Tuesday, July 24, 2007

3rd HBCT Leaders Meet With Mada'in Qada Mayor

Council members express their concerns about Salman Pak to team leaders of 3rd (Heavy) Brigade Combat Team, leaders of the Mada'in Qada council and the mayor at the national police headquarters in Jisr Diyala, Iraq, July 18.


By Sgt. Natalie Rostek
3rd Brigade Comabt Team, 3rd Infantry Division Public Affairs

COMBAT OUTPOST CASHE, Iraq – Leaders of the 3rd Heavy Brigade Combat Team met with the Mada’in Qada mayor and council members July 18 at the National Police Headquarters in Jisr Diyala.

The group met to discuss security, sanitation, supplies, and the relocation of the national police in Salman Pak.

“I am very happy for everyone being here today,” Mayor Abu Bahar said through a translator. “But I am in very much pain and suffering for the people of Salman Pak.”

The main concern, according to Capt. Leon Mathais from the Virgin Islands and the intelligence officer for the 1st Battalion, 15th Infantry Regiment, is the conflict between the Sunni and Shia in the area.

“They have to get past the Sunni and Shia tension,” Mathais said. “They have to understand that they are all working toward the same good. They all want the same things for their families.”

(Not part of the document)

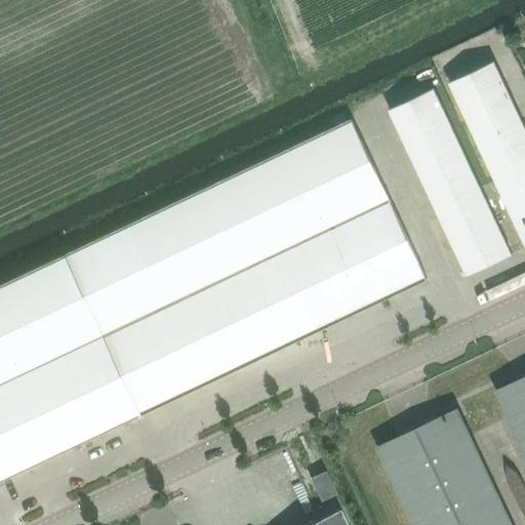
[(524,125),(494,61),(448,82),(524,245),(524,125)]
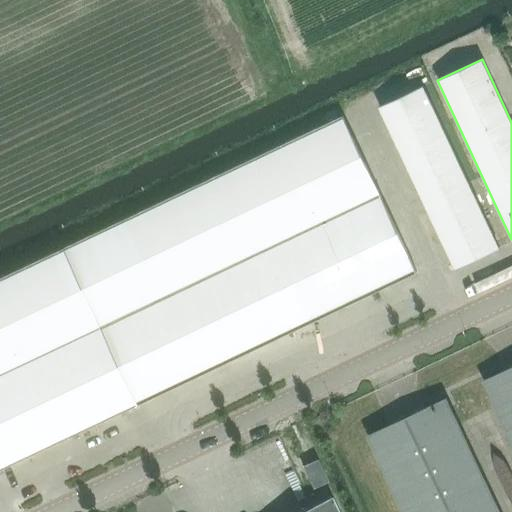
[(423,85),(379,106),(456,269),(500,248),(423,85)]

Communication between the two groups is a problem that needs to be addressed in order to bring reconciliation to Salman Pak, said Mathais.

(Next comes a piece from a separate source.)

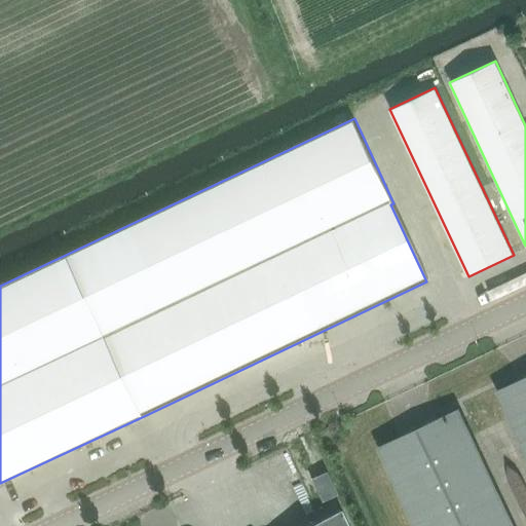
[(525,376),(497,390),(525,451),(525,376)]
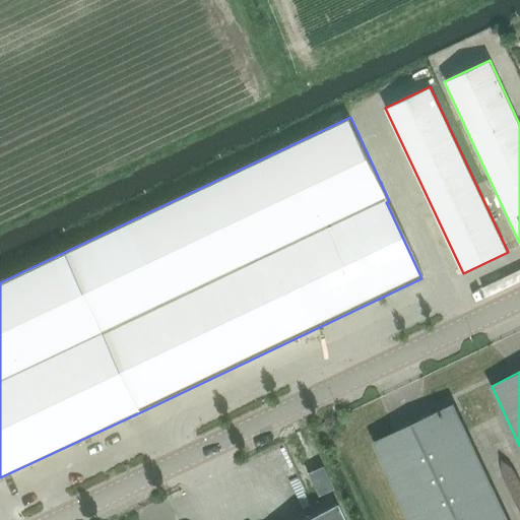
[(508,519),(453,404),(374,442),(410,519),(508,519)]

“Everyone can’t be leaders,” he said. “There has to be mutual communication between each side. Once there is open dialogue, the area will get better.”

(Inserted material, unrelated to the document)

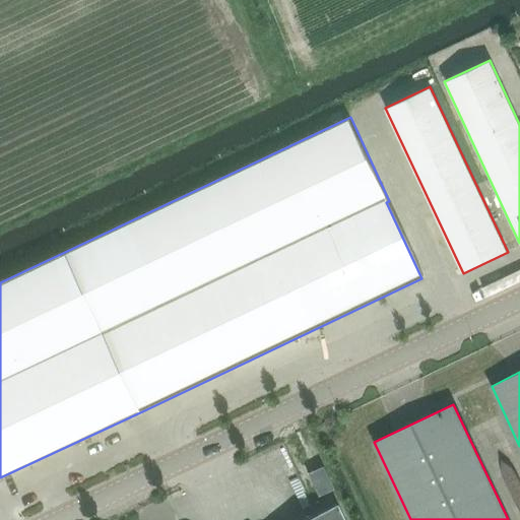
[(318,496),(334,489),(322,466),(307,473),(318,496)]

Currently, the police securing Salman Pak are living and working out of schools, libraries and fuel stations. The local people feel the police are disrupting their community, said Mathais.

“Because there is no designated place for the police to live, they are living off the community,” explained Mathais. “The (residents) see the police who live at the fuel station using the fuel for their own purposes and feel they do not have access to it.”

The meeting discussed ways to alleviate the local citizens’ concerns. Plans have been made to move the police out of the public buildings. The mayor made a short-term goal of delivering bottles of water to the Salman Pak citizens on a daily basis as a priority. There is also a project to clean Salman Pak’s roads.

“Cleaning the streets will do two things,” Mathais said. “It will give them pride in their town and it will also help coalition forces better identify (improvised explosive devices).”

Col. Wayne W. Grigsby Jr., from Prince George’s County, Md., encouraged the Mada’in Qada leaders by telling them he has never seen a better-run government than theirs.

“We have a long way to go,” he said. “We are not there yet but working together we will get there.”